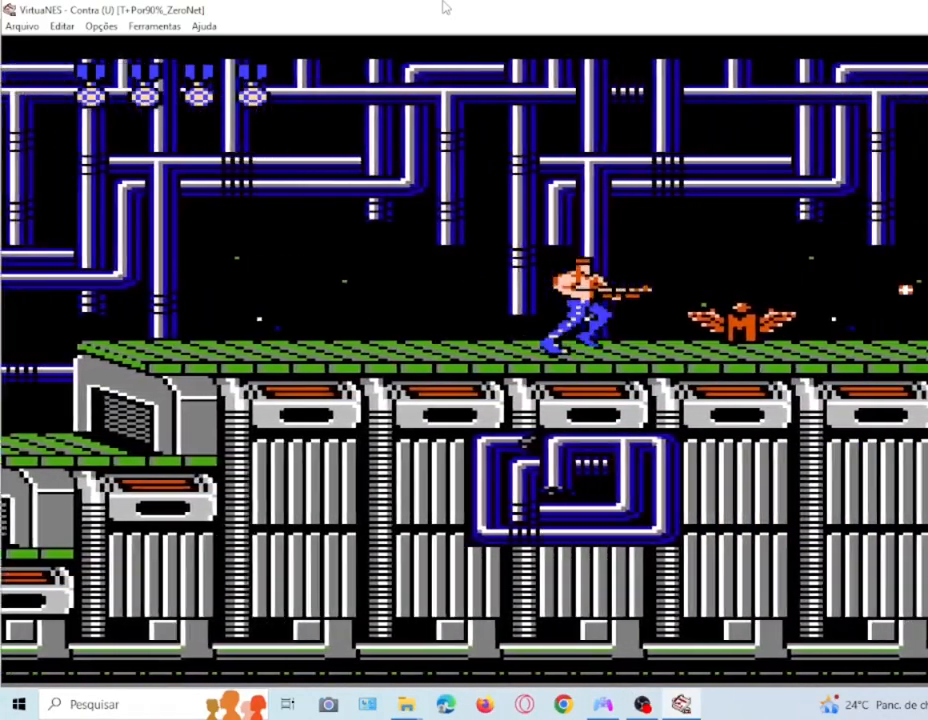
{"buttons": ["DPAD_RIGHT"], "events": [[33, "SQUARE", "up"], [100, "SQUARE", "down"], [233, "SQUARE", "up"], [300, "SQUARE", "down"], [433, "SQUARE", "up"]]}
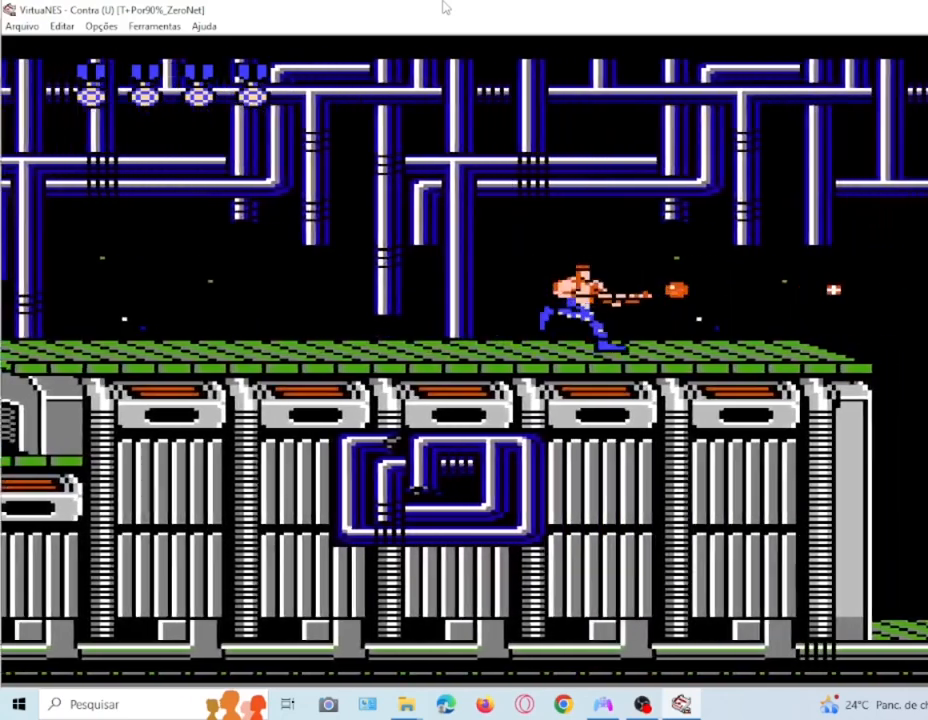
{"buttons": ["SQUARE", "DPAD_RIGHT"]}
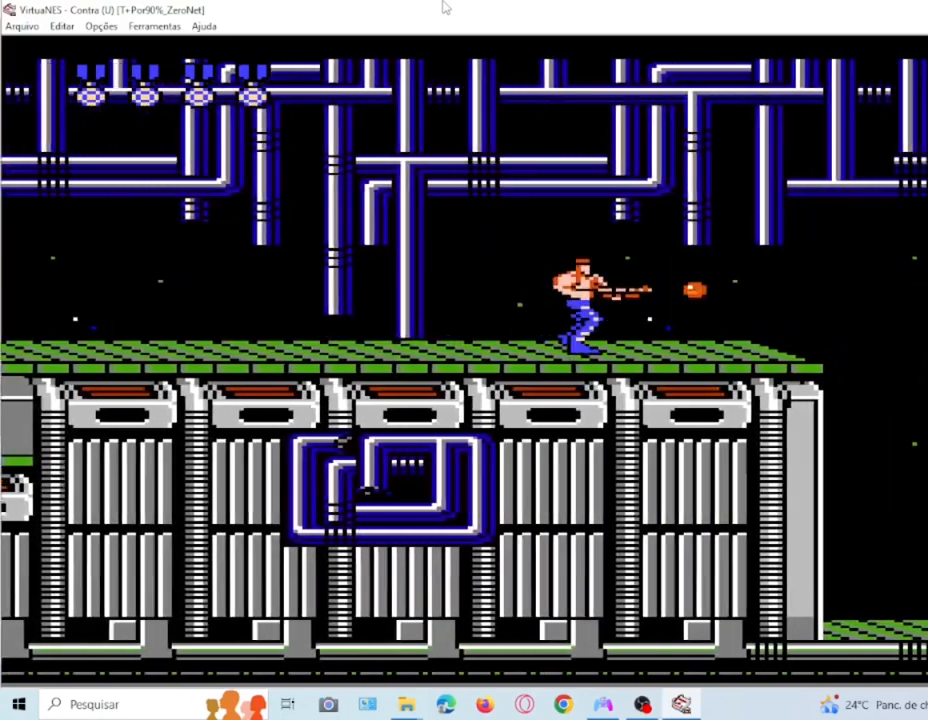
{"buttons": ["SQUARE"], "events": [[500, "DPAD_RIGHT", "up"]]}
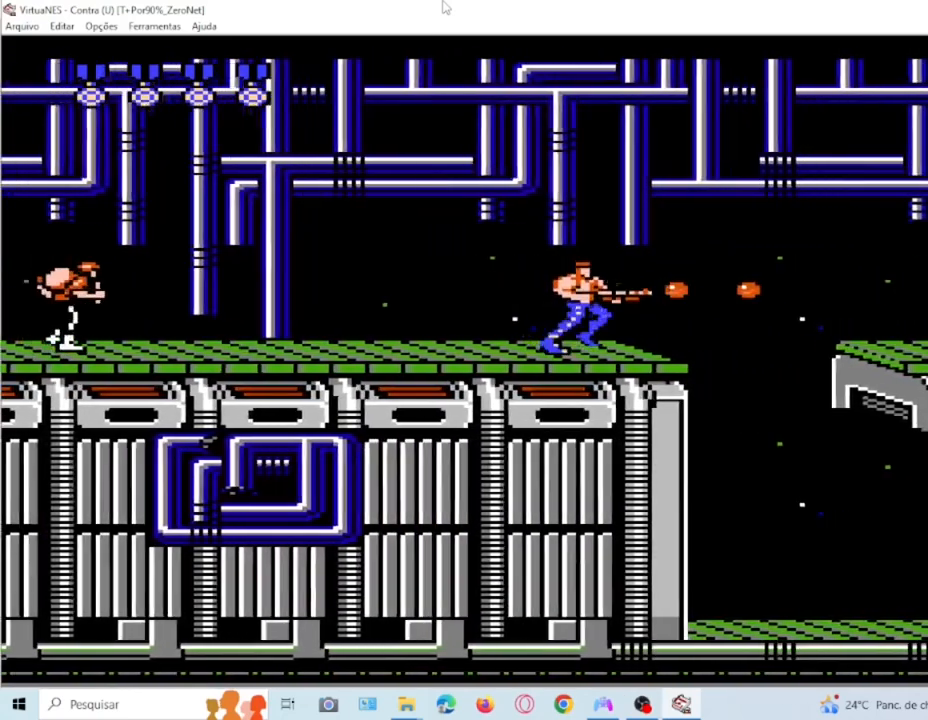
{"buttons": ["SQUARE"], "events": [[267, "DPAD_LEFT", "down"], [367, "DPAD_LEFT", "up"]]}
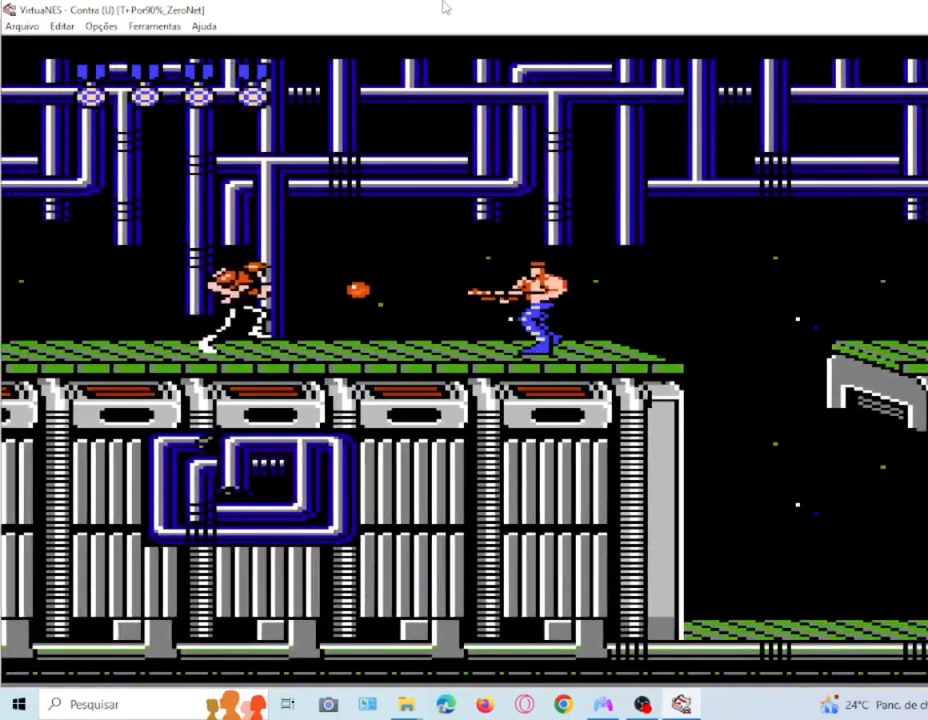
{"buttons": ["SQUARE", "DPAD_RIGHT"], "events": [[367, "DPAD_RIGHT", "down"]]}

....

• **PROBLEM DETAILS**
Transcribe each entry above exactly, apart from the pictures.

• **OUTPUT FOR THIS EXERCISE**
{"buttons": ["DPAD_RIGHT"], "events": [[33, "SQUARE", "up"], [100, "SQUARE", "down"], [233, "SQUARE", "up"], [300, "SQUARE", "down"], [433, "SQUARE", "up"]]}
{"buttons": ["SQUARE", "DPAD_RIGHT"]}
{"buttons": ["SQUARE"], "events": [[500, "DPAD_RIGHT", "up"]]}
{"buttons": ["SQUARE"], "events": [[267, "DPAD_LEFT", "down"], [367, "DPAD_LEFT", "up"]]}
{"buttons": ["SQUARE", "DPAD_RIGHT"], "events": [[367, "DPAD_RIGHT", "down"]]}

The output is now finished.